Regions with significant populations
- China and Southeast Asia

Languages
- Hokkien; Standard Chinese; English; Indonesian; Malay; Filipino;

Religion
- Chinese folk religion and others

= Hoklo people =

Han Chinese subgroup

The Hoklo people (Ho̍h-ló-lâng (福佬人)) are a Han Chinese sub-ethnic group who speak Hokkien, a Southern Min language, or trace their ancestry to southeastern Fujian in China, and known by various related terms such as Banlam people, Minnan people, Fujianese people or more commonly in Southeast Asia as the Hokkien people. (Note: "Hokkien" is sometimes erroneously used to refer to all Fujianese people.) The Hokkien people are found in significant numbers in China, Taiwan, Hong Kong, Macau, Singapore, Malaysia, Philippines, Indonesia, Brunei, Myanmar, Thailand, Cambodia, and the United States. The Hokkien people have a distinct culture and architecture, including Hokkien shrines and temples with tilted sharp eaves, high and slanted top roofs, and finely detailed decorative inlays of wood and porcelain. The Hokkien language, which includes Taiwanese Hokkien, is the mainstream Southern Min, which is partially mutually intelligible to other Southern Min varieties such as Teochew, Zhongshan, Haklau, and Zhenan.

== Etymology ==

In Southern Fujian, the Hokkien speakers refer to themselves as Banlam people (閩南人 (Bân-lâm-lâng)) or generally speaking, Hokkien people (福建人 (Hok-kiàn-lâng)). In Mandarin, they also call themselves Minnan people (閩南人 (闽南人, Mǐnnán rén)).

The term Hoklo is an exonym originating from Hakka or Cantonese that some Hokkien and Teochew speakers, particularly in Taiwan and China, borrowed from, since the term is not recognized by Hokkien speakers in Southeast Asia.

In Taiwan, the term "Hoklo" is usually used for the people. The term Holo (Ho̍h-ló) is also used to refer to Taiwanese Hokkien and those people who speak it.

There are several spellings for the word Hoklo (Ho̍h-ló / Hô-ló), either phonetic or based on folk etymologies:
- 河洛 (Yellow River and Luo River, Hô-lo̍k) a folk etymology emphasizing the people's purported long history originating from the area south of the Yellow River. First introduced by a Taiwanese linguist Wu Huai in 1957, and later popularized by the Taiwanese Ministry of Education for the pronunciation Hô-ló.

Records -

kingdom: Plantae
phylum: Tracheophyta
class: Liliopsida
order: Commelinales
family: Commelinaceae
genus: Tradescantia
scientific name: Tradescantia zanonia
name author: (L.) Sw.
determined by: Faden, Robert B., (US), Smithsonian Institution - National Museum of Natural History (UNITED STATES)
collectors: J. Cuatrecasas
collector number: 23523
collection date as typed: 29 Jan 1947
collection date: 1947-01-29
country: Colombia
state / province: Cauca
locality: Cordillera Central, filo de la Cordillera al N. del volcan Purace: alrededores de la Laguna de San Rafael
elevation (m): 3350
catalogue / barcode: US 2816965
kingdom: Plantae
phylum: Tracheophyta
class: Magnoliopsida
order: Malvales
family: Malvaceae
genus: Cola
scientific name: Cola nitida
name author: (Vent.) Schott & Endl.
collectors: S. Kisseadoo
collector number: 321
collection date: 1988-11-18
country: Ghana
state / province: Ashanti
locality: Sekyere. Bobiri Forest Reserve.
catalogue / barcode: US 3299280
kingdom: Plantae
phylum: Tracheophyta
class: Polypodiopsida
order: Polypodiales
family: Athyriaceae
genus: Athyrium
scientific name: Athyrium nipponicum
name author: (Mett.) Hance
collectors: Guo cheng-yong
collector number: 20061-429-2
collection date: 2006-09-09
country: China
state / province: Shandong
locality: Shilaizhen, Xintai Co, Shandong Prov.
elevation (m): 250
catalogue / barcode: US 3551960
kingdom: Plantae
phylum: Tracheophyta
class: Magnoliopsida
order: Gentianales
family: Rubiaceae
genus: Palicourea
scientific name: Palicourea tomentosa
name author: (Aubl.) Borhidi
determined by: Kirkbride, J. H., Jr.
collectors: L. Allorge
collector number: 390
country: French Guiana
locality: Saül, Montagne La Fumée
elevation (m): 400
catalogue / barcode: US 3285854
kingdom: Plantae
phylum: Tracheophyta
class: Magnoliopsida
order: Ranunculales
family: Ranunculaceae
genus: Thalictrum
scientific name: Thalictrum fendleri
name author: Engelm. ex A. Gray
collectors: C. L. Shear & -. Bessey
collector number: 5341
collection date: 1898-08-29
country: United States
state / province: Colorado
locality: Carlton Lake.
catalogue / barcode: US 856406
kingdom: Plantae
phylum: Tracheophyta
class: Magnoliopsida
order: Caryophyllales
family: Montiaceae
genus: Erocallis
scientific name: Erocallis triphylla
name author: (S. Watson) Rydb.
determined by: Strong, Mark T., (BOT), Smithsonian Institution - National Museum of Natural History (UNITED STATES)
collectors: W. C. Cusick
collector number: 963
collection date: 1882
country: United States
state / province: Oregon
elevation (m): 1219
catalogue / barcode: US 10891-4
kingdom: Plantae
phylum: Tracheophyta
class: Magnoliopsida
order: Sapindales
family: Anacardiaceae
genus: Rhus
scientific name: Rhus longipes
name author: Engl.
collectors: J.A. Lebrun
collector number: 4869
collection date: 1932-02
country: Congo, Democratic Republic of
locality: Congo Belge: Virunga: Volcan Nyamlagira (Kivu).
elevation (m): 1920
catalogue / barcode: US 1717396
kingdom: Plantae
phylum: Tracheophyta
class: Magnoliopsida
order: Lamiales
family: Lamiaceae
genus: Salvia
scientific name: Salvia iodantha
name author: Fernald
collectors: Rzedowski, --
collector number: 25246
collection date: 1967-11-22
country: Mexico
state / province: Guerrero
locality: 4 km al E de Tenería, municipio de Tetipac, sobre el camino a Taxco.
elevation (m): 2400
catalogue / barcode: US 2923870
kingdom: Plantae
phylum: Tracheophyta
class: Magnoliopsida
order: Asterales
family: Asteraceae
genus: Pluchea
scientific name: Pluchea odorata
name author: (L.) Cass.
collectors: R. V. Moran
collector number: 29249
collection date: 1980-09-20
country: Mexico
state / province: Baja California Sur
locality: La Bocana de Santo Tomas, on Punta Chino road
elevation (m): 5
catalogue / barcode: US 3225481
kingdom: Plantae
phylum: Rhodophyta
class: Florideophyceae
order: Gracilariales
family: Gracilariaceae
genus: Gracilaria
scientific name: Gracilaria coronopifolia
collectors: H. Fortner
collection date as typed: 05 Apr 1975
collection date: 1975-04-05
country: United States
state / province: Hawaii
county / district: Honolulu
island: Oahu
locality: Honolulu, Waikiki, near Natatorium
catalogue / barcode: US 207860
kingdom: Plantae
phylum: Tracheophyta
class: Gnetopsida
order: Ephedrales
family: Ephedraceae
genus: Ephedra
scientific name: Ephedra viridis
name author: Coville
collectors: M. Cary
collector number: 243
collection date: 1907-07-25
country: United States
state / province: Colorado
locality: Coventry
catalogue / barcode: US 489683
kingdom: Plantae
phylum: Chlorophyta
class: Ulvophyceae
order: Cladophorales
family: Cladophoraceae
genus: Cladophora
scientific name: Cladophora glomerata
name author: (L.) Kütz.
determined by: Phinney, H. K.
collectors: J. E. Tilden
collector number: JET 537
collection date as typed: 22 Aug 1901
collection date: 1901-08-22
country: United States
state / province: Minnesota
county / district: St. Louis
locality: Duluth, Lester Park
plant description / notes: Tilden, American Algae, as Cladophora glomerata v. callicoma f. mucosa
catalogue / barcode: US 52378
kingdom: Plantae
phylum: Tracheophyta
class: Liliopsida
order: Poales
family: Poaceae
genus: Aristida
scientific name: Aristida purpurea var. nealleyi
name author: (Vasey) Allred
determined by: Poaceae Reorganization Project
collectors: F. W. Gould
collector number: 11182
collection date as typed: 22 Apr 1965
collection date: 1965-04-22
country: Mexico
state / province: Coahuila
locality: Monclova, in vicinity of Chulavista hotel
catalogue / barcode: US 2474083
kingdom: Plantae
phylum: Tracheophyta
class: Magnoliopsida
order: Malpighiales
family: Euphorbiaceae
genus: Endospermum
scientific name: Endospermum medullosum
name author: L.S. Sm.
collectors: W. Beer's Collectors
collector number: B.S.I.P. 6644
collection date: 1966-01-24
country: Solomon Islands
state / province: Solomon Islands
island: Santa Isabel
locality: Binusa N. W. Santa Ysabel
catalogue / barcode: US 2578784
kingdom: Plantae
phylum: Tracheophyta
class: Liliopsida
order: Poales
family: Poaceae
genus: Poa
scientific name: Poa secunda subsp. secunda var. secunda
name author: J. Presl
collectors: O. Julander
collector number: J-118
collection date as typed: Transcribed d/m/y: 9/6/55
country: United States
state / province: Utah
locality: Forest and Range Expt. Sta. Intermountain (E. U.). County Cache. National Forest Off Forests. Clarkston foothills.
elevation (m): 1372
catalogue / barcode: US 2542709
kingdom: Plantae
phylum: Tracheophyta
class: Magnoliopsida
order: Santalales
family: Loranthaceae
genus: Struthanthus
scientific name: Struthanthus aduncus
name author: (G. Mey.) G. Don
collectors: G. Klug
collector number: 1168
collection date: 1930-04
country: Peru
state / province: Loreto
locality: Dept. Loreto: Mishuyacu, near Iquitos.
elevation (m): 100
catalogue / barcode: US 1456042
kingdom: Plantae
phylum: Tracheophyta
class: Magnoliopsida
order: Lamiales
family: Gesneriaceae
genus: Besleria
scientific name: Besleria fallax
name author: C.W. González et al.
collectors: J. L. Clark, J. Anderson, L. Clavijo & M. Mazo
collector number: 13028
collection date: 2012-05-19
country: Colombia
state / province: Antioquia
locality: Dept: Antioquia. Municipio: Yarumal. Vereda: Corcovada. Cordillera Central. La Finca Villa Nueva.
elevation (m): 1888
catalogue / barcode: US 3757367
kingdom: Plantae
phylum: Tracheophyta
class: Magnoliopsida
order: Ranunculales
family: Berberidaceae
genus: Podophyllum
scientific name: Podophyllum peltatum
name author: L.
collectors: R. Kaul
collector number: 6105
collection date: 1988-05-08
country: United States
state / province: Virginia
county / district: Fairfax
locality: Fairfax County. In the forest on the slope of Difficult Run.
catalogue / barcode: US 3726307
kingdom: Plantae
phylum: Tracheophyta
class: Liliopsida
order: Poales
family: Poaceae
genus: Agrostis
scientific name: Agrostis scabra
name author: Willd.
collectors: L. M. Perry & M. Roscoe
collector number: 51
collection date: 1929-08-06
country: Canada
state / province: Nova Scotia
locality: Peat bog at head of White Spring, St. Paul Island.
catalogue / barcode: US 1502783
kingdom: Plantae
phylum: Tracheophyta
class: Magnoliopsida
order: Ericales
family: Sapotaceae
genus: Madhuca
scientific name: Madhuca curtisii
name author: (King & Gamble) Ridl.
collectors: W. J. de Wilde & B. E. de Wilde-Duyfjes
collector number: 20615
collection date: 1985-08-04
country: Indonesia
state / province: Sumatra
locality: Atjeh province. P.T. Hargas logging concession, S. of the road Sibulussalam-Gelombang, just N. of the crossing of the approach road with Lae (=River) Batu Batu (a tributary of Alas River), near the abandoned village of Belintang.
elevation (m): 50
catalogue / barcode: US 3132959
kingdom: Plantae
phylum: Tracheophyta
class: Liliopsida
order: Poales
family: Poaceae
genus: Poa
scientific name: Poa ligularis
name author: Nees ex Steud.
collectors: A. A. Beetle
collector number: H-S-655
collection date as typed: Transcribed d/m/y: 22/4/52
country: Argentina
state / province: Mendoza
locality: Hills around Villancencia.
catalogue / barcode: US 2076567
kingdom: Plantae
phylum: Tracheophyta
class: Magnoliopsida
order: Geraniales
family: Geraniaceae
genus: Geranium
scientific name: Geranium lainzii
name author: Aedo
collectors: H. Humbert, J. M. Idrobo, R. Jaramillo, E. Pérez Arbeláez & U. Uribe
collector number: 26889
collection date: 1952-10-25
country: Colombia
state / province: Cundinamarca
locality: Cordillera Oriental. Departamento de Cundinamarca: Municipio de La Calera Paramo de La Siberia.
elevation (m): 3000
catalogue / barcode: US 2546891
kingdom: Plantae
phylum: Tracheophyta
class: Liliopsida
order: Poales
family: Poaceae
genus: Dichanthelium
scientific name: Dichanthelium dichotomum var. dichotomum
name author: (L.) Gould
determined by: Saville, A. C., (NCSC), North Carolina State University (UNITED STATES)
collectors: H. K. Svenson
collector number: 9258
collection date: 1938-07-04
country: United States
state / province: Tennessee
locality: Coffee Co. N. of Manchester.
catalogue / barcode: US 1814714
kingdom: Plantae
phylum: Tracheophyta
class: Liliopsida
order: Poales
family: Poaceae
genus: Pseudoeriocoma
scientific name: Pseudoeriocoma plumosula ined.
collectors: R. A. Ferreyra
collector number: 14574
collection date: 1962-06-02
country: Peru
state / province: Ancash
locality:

Problems to work on -
1. In the passage on the Hoklo people, why is the spelling 河洛 (Yellow River and Luo River) used for the word Hoklo?
2. Repeat the part of the passage on the Hoklo people that opens with the words containing "The term Hoklo" and closes with "in Southeast Asia.".

Answers to the problems -
1. It is a folk etymology. It emphasizes the people's purported long history originating from the area south of the Yellow River.

2.
The term Hoklo is an exonym originating from Hakka or Cantonese that some Hokkien and Teochew speakers, particularly in Taiwan and China, borrowed from, since the term is not recognized by Hokkien speakers in Southeast Asia.